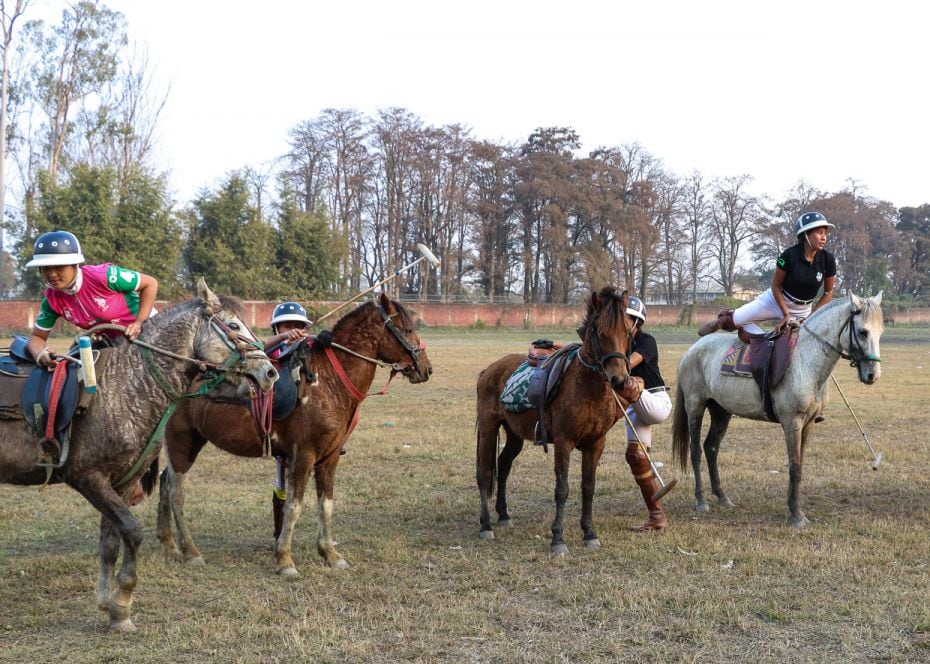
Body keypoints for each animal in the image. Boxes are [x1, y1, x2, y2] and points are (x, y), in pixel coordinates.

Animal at [159, 294, 432, 572]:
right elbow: (294, 506)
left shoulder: (330, 458)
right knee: (175, 491)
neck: (329, 382)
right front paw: (285, 559)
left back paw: (169, 544)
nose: (426, 368)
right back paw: (190, 551)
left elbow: (326, 505)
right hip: (181, 441)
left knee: (163, 481)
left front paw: (330, 553)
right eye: (407, 329)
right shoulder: (304, 456)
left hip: (193, 441)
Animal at [474, 286, 636, 556]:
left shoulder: (595, 444)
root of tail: (489, 369)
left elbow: (588, 487)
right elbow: (562, 489)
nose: (620, 379)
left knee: (504, 465)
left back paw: (504, 515)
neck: (586, 386)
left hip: (514, 434)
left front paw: (589, 533)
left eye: (627, 331)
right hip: (488, 427)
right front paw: (558, 538)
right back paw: (486, 525)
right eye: (599, 332)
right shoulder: (563, 442)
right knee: (485, 473)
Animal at [672, 294, 880, 528]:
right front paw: (796, 516)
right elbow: (795, 467)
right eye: (863, 332)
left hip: (721, 411)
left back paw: (722, 497)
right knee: (695, 451)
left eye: (880, 331)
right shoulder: (792, 423)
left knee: (711, 448)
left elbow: (799, 465)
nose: (872, 375)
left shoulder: (808, 424)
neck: (806, 361)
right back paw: (701, 500)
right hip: (695, 407)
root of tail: (691, 351)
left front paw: (793, 509)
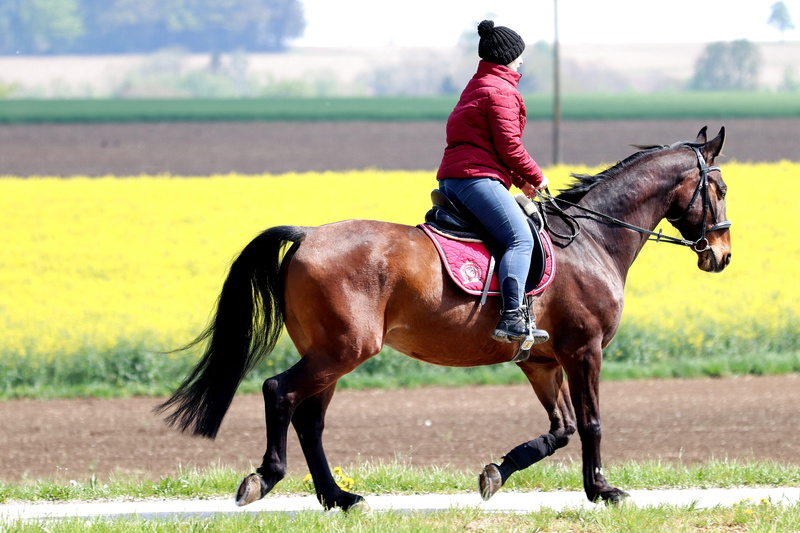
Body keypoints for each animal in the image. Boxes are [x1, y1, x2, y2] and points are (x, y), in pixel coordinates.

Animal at [156, 126, 731, 511]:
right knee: (280, 392)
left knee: (309, 417)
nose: (721, 256)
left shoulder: (541, 361)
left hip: (329, 354)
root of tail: (307, 234)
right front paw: (602, 490)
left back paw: (339, 497)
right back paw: (266, 479)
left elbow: (561, 429)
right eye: (721, 190)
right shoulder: (582, 350)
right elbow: (590, 423)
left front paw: (497, 472)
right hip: (342, 351)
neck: (593, 239)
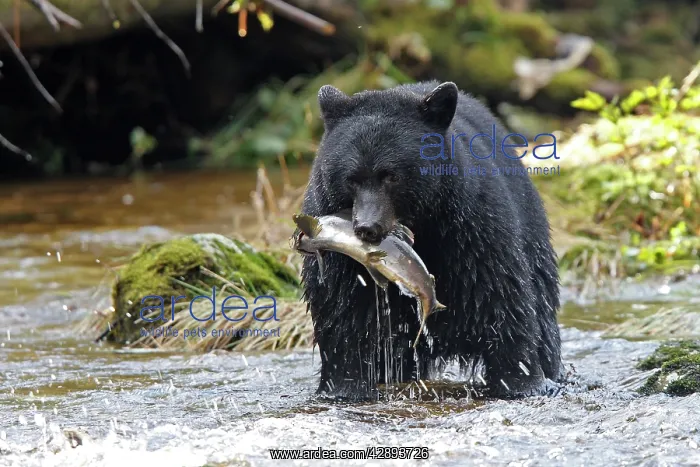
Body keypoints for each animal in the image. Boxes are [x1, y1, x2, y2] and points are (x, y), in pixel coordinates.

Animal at [299, 80, 563, 401]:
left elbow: (500, 298)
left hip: (530, 227)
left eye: (391, 176)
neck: (423, 227)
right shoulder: (338, 253)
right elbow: (341, 314)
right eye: (351, 179)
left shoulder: (471, 229)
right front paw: (344, 386)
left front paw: (520, 381)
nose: (366, 227)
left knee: (542, 312)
::::::::::
■ **Brief**: Everything in the records except the pictures should be retyped exactly.

■ **Output for this exercise**:
Body keypoints for each animal in the image. Boxes are [x1, y1, x2, y2] and points are (x, y), in pixel coordinates.

Animal at [159, 294, 432, 572]:
right elbow: (294, 506)
left shoulder: (330, 458)
right knee: (175, 491)
neck: (329, 382)
right front paw: (285, 559)
left back paw: (169, 544)
nose: (426, 368)
right back paw: (190, 551)
left elbow: (326, 505)
right hip: (181, 441)
left knee: (163, 481)
left front paw: (330, 553)
right eye: (407, 329)
right shoulder: (304, 456)
left hip: (193, 441)
Animal at [474, 286, 636, 556]:
left shoulder: (595, 444)
root of tail: (489, 369)
left elbow: (588, 487)
right elbow: (562, 489)
nose: (620, 379)
left knee: (504, 465)
left back paw: (504, 515)
neck: (586, 386)
left hip: (514, 434)
left front paw: (589, 533)
left eye: (627, 331)
right hip: (488, 427)
right front paw: (558, 538)
right back paw: (486, 525)
right eye: (599, 332)
right shoulder: (563, 442)
right knee: (485, 473)
Animal at [672, 294, 880, 528]:
right front paw: (796, 516)
right elbow: (795, 467)
right eye: (863, 332)
left hip: (721, 411)
left back paw: (722, 497)
right knee: (695, 451)
left eye: (880, 331)
right shoulder: (792, 423)
left knee: (711, 448)
left elbow: (799, 465)
nose: (872, 375)
left shoulder: (808, 424)
neck: (806, 361)
right back paw: (701, 500)
right hip: (695, 407)
root of tail: (691, 351)
left front paw: (793, 509)
Body keypoints for each animal in the image. Boxes are [x1, y1, x2, y2] and points are (x, y), in pixel coordinates.

Animal at [156, 126, 731, 511]:
right knee: (280, 392)
left knee: (309, 417)
nose: (721, 256)
left shoulder: (541, 361)
left hip: (329, 354)
root of tail: (307, 234)
right front paw: (602, 490)
left back paw: (339, 497)
right back paw: (266, 479)
left elbow: (561, 429)
right eye: (721, 190)
right shoulder: (582, 350)
right elbow: (590, 423)
left front paw: (497, 472)
right hip: (342, 351)
neck: (593, 239)
Body keypoints for each animal in the image. Boxes are [x1, y1, x2, y2] and points are (x, y), in pixel coordinates.

Animal at [299, 80, 563, 401]:
left elbow: (500, 298)
left hip: (530, 227)
left eye: (391, 176)
neck: (423, 227)
right shoulder: (338, 253)
right elbow: (341, 314)
right eye: (351, 179)
left shoulder: (471, 229)
right front paw: (344, 386)
left front paw: (520, 381)
nose: (366, 227)
left knee: (542, 312)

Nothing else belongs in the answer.